Some time has gone by since I last wrote and I hope my faithful readers have not given up on this blog. Since I last wrote, I haven’t been doing much of anything creative. However, the top for the Nosegay is finished! St. JCN’s visit was the first weekend in May and extremely productive in a lot of ways. Although we did not get to do everything we wanted (we never do!), we did get to do a number of fun things on the list, one of which was finishing the Nosegay.

The Nosegay was started in a class with Doreen Speckman at Black Cat Quilts. It was the last class she taught at Black Cat before she died. This class was held in about 1997 or 1998. I worked on it on and off, but fairly steadily until I came to the border. The quilt is huge and, thus, unwieldy to work on alone. St. JCN has helped me on and off but other quilts took precendence since the 90s and the Nosegay was relegated to the closet. At some point a few years ago, in an attempt to move the project along, we made border blocks. St. JCN is very good at helping me work through problems. She is also generous with her time and excellent at keeping me on track. We (I?) decided that the time had come to deal with Nosegay. First we looked over all the notes I had from the past efforts (I keep a file on each quilt and stuff everything related to it in the file). One note had been on my bulletin board so long that the ink had faded to a point where we could no longer read it! We also measured the border blocks and the quilt itself. We discussed how to get the border blocks to fit and tried a couple of different options.

I did like the black, in theory, as it echoed the cone in each of the Nosegay blocks, but it really looked like a big blob of black in each corner. The other colors are very pastel-y, thus we thought it was important to watch how the black fit in. I also liked the idea of a different shape in each corner to take the viewers mind off of the fact that the border blocks didn’t fit perfectly.

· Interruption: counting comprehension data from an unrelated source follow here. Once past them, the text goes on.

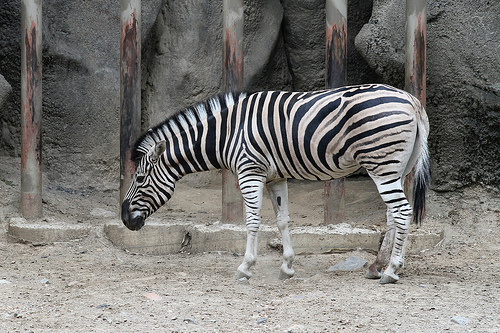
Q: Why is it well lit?
A: It's daytime.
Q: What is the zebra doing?
A: Standing.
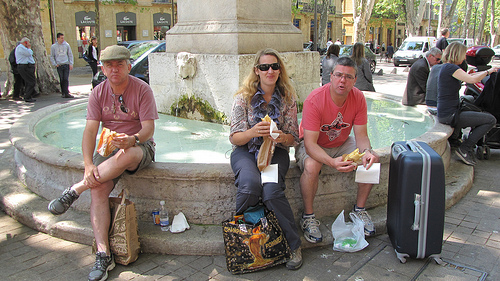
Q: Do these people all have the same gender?
A: No, they are both male and female.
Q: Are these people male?
A: No, they are both male and female.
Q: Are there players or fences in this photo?
A: No, there are no fences or players.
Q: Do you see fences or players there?
A: No, there are no fences or players.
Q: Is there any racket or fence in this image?
A: No, there are no fences or rackets.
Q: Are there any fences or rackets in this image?
A: No, there are no fences or rackets.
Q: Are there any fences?
A: No, there are no fences.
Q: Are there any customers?
A: No, there are no customers.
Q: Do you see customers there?
A: No, there are no customers.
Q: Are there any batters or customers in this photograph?
A: No, there are no customers or batters.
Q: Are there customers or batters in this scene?
A: No, there are no customers or batters.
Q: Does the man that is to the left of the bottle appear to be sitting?
A: Yes, the man is sitting.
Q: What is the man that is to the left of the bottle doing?
A: The man is sitting.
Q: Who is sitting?
A: The man is sitting.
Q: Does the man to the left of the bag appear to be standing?
A: No, the man is sitting.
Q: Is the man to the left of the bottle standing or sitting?
A: The man is sitting.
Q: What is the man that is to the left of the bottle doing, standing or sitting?
A: The man is sitting.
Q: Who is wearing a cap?
A: The man is wearing a cap.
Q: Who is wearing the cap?
A: The man is wearing a cap.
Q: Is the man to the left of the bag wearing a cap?
A: Yes, the man is wearing a cap.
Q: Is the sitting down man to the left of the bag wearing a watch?
A: No, the man is wearing a cap.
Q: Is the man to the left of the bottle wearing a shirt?
A: Yes, the man is wearing a shirt.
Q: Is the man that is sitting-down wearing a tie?
A: No, the man is wearing a shirt.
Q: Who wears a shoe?
A: The man wears a shoe.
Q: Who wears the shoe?
A: The man wears a shoe.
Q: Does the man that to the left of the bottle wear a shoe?
A: Yes, the man wears a shoe.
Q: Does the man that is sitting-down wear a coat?
A: No, the man wears a shoe.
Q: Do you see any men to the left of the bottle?
A: Yes, there is a man to the left of the bottle.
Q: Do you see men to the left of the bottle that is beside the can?
A: Yes, there is a man to the left of the bottle.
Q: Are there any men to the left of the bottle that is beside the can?
A: Yes, there is a man to the left of the bottle.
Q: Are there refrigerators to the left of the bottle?
A: No, there is a man to the left of the bottle.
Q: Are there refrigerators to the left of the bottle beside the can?
A: No, there is a man to the left of the bottle.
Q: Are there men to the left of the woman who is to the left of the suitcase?
A: Yes, there is a man to the left of the woman.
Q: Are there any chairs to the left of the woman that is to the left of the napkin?
A: No, there is a man to the left of the woman.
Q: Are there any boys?
A: No, there are no boys.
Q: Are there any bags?
A: Yes, there is a bag.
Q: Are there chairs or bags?
A: Yes, there is a bag.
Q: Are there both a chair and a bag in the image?
A: No, there is a bag but no chairs.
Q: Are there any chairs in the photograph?
A: No, there are no chairs.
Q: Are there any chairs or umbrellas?
A: No, there are no chairs or umbrellas.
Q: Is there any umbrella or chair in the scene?
A: No, there are no chairs or umbrellas.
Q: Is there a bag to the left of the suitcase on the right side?
A: Yes, there is a bag to the left of the suitcase.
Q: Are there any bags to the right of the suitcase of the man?
A: No, the bag is to the left of the suitcase.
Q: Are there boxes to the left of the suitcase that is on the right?
A: No, there is a bag to the left of the suitcase.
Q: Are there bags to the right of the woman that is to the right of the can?
A: Yes, there is a bag to the right of the woman.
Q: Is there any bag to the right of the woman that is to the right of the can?
A: Yes, there is a bag to the right of the woman.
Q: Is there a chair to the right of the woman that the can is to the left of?
A: No, there is a bag to the right of the woman.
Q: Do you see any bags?
A: Yes, there is a bag.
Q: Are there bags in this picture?
A: Yes, there is a bag.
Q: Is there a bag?
A: Yes, there is a bag.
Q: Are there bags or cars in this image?
A: Yes, there is a bag.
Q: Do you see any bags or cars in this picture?
A: Yes, there is a bag.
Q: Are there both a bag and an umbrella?
A: No, there is a bag but no umbrellas.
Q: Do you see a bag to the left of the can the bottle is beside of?
A: Yes, there is a bag to the left of the can.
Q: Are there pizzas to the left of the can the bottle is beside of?
A: No, there is a bag to the left of the can.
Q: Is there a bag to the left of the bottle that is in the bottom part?
A: Yes, there is a bag to the left of the bottle.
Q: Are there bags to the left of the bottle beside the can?
A: Yes, there is a bag to the left of the bottle.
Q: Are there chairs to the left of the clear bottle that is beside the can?
A: No, there is a bag to the left of the bottle.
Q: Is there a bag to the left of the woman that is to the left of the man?
A: Yes, there is a bag to the left of the woman.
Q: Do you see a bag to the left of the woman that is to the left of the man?
A: Yes, there is a bag to the left of the woman.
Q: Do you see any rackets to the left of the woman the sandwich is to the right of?
A: No, there is a bag to the left of the woman.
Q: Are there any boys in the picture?
A: No, there are no boys.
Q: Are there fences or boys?
A: No, there are no boys or fences.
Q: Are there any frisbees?
A: No, there are no frisbees.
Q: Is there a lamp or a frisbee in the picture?
A: No, there are no frisbees or lamps.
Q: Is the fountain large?
A: Yes, the fountain is large.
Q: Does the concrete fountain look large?
A: Yes, the fountain is large.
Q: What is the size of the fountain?
A: The fountain is large.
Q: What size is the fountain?
A: The fountain is large.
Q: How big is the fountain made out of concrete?
A: The fountain is large.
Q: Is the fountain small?
A: No, the fountain is large.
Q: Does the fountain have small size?
A: No, the fountain is large.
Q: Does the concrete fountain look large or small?
A: The fountain is large.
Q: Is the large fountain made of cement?
A: Yes, the fountain is made of cement.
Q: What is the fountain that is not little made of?
A: The fountain is made of concrete.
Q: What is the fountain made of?
A: The fountain is made of concrete.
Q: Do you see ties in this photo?
A: No, there are no ties.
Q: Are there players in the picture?
A: No, there are no players.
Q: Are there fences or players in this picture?
A: No, there are no players or fences.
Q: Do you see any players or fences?
A: No, there are no players or fences.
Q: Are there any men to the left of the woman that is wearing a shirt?
A: Yes, there is a man to the left of the woman.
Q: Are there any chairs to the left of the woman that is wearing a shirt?
A: No, there is a man to the left of the woman.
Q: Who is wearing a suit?
A: The man is wearing a suit.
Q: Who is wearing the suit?
A: The man is wearing a suit.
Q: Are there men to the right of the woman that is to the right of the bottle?
A: Yes, there is a man to the right of the woman.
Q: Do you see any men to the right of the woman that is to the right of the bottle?
A: Yes, there is a man to the right of the woman.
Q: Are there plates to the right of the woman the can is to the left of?
A: No, there is a man to the right of the woman.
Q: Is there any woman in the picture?
A: Yes, there is a woman.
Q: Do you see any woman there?
A: Yes, there is a woman.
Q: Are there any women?
A: Yes, there is a woman.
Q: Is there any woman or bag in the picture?
A: Yes, there is a woman.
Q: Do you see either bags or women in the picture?
A: Yes, there is a woman.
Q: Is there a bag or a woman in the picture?
A: Yes, there is a woman.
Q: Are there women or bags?
A: Yes, there is a woman.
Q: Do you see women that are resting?
A: Yes, there is a woman that is resting.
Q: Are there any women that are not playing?
A: Yes, there is a woman that is resting.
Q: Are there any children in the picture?
A: No, there are no children.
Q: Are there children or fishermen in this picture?
A: No, there are no children or fishermen.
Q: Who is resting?
A: The woman is resting.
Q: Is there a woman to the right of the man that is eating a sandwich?
A: Yes, there is a woman to the right of the man.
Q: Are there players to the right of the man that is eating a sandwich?
A: No, there is a woman to the right of the man.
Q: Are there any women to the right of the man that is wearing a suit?
A: Yes, there is a woman to the right of the man.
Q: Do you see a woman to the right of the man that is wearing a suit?
A: Yes, there is a woman to the right of the man.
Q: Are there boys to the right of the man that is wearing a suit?
A: No, there is a woman to the right of the man.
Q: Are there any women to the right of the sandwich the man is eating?
A: Yes, there is a woman to the right of the sandwich.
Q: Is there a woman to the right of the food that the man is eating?
A: Yes, there is a woman to the right of the sandwich.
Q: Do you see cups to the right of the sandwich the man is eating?
A: No, there is a woman to the right of the sandwich.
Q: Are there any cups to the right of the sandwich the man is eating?
A: No, there is a woman to the right of the sandwich.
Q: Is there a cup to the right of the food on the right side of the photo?
A: No, there is a woman to the right of the sandwich.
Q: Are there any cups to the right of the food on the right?
A: No, there is a woman to the right of the sandwich.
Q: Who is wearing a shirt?
A: The woman is wearing a shirt.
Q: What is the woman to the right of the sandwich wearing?
A: The woman is wearing a shirt.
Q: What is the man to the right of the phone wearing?
A: The man is wearing a shirt.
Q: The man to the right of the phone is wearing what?
A: The man is wearing a shirt.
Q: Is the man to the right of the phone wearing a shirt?
A: Yes, the man is wearing a shirt.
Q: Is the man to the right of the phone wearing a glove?
A: No, the man is wearing a shirt.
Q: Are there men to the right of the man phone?
A: Yes, there is a man to the right of the phone.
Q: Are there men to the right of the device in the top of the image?
A: Yes, there is a man to the right of the phone.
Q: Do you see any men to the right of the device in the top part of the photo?
A: Yes, there is a man to the right of the phone.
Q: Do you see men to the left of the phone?
A: No, the man is to the right of the phone.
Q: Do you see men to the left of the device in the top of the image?
A: No, the man is to the right of the phone.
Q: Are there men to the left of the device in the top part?
A: No, the man is to the right of the phone.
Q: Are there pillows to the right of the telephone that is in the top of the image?
A: No, there is a man to the right of the telephone.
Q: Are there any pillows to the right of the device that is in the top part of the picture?
A: No, there is a man to the right of the telephone.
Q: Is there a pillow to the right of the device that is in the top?
A: No, there is a man to the right of the telephone.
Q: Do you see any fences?
A: No, there are no fences.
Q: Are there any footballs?
A: No, there are no footballs.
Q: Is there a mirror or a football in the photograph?
A: No, there are no footballs or mirrors.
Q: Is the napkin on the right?
A: Yes, the napkin is on the right of the image.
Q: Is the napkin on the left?
A: No, the napkin is on the right of the image.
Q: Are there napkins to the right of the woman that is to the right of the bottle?
A: Yes, there is a napkin to the right of the woman.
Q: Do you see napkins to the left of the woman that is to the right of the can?
A: No, the napkin is to the right of the woman.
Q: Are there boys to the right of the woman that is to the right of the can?
A: No, there is a napkin to the right of the woman.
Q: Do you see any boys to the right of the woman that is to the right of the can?
A: No, there is a napkin to the right of the woman.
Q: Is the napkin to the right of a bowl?
A: No, the napkin is to the right of a woman.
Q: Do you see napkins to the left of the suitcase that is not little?
A: Yes, there is a napkin to the left of the suitcase.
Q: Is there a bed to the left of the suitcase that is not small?
A: No, there is a napkin to the left of the suitcase.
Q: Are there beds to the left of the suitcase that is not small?
A: No, there is a napkin to the left of the suitcase.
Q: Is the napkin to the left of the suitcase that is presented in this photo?
A: Yes, the napkin is to the left of the suitcase.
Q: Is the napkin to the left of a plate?
A: No, the napkin is to the left of the suitcase.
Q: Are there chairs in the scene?
A: No, there are no chairs.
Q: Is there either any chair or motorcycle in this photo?
A: No, there are no chairs or motorcycles.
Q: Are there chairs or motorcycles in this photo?
A: No, there are no chairs or motorcycles.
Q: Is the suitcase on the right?
A: Yes, the suitcase is on the right of the image.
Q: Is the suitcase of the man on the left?
A: No, the suitcase is on the right of the image.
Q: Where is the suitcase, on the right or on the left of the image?
A: The suitcase is on the right of the image.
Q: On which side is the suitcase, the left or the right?
A: The suitcase is on the right of the image.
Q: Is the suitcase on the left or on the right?
A: The suitcase is on the right of the image.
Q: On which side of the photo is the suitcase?
A: The suitcase is on the right of the image.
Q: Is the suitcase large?
A: Yes, the suitcase is large.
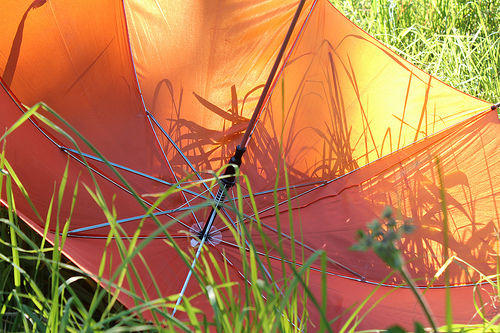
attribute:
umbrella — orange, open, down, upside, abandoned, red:
[48, 26, 475, 264]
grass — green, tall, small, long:
[391, 11, 497, 85]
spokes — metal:
[148, 129, 326, 245]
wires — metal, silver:
[65, 126, 371, 280]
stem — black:
[225, 143, 247, 187]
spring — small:
[217, 186, 226, 205]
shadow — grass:
[211, 43, 422, 164]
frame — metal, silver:
[117, 17, 229, 219]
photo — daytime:
[27, 18, 495, 330]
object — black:
[225, 138, 242, 198]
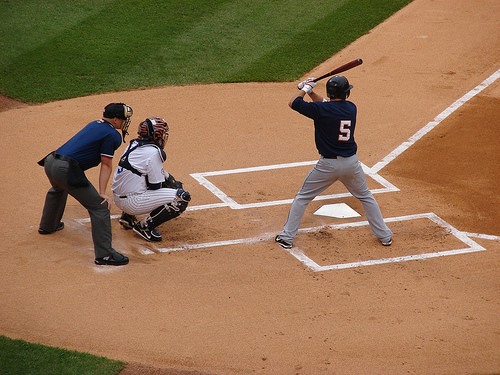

The yellow looked nice in the corner and was pastel so it worked with the other colors. It also fit with my concept of the different shape to draw attention away from the spacing issue, but again we had the big blob problem. A big blob of fabric in the corner drew too much attention to the area we wanted to mask.

Finally, we selected the above arrangement of border blocks as the best option. Even though the spacing isn’t even when you get to the corners, the blocks being similar draws less attention to the problem area.

Lorraine Torrence is one of my favorite teachers. She is organized, not sentimental, friendly in a professional way and provides useful information. One of her precepts, which has proven very useful to me, is “make visual decisions visually.” This means that a quiltmaker needs to make design decisions by looking at how the design will look IRL before starting to sew and cut. I did this with the black and yellow options above. In the case of the black, I actually sewed a few blocks and we tried them out. In the case of the yellow, St. JCN and I folded the fabric in some semblance of how the block would look. This is a much better method than just thinking it would look good. If I hadn’t looked at the design visually, I would have probably gone with the black and ended up with blocks that drew attentio to an area, I really didn’t want anyone to notice.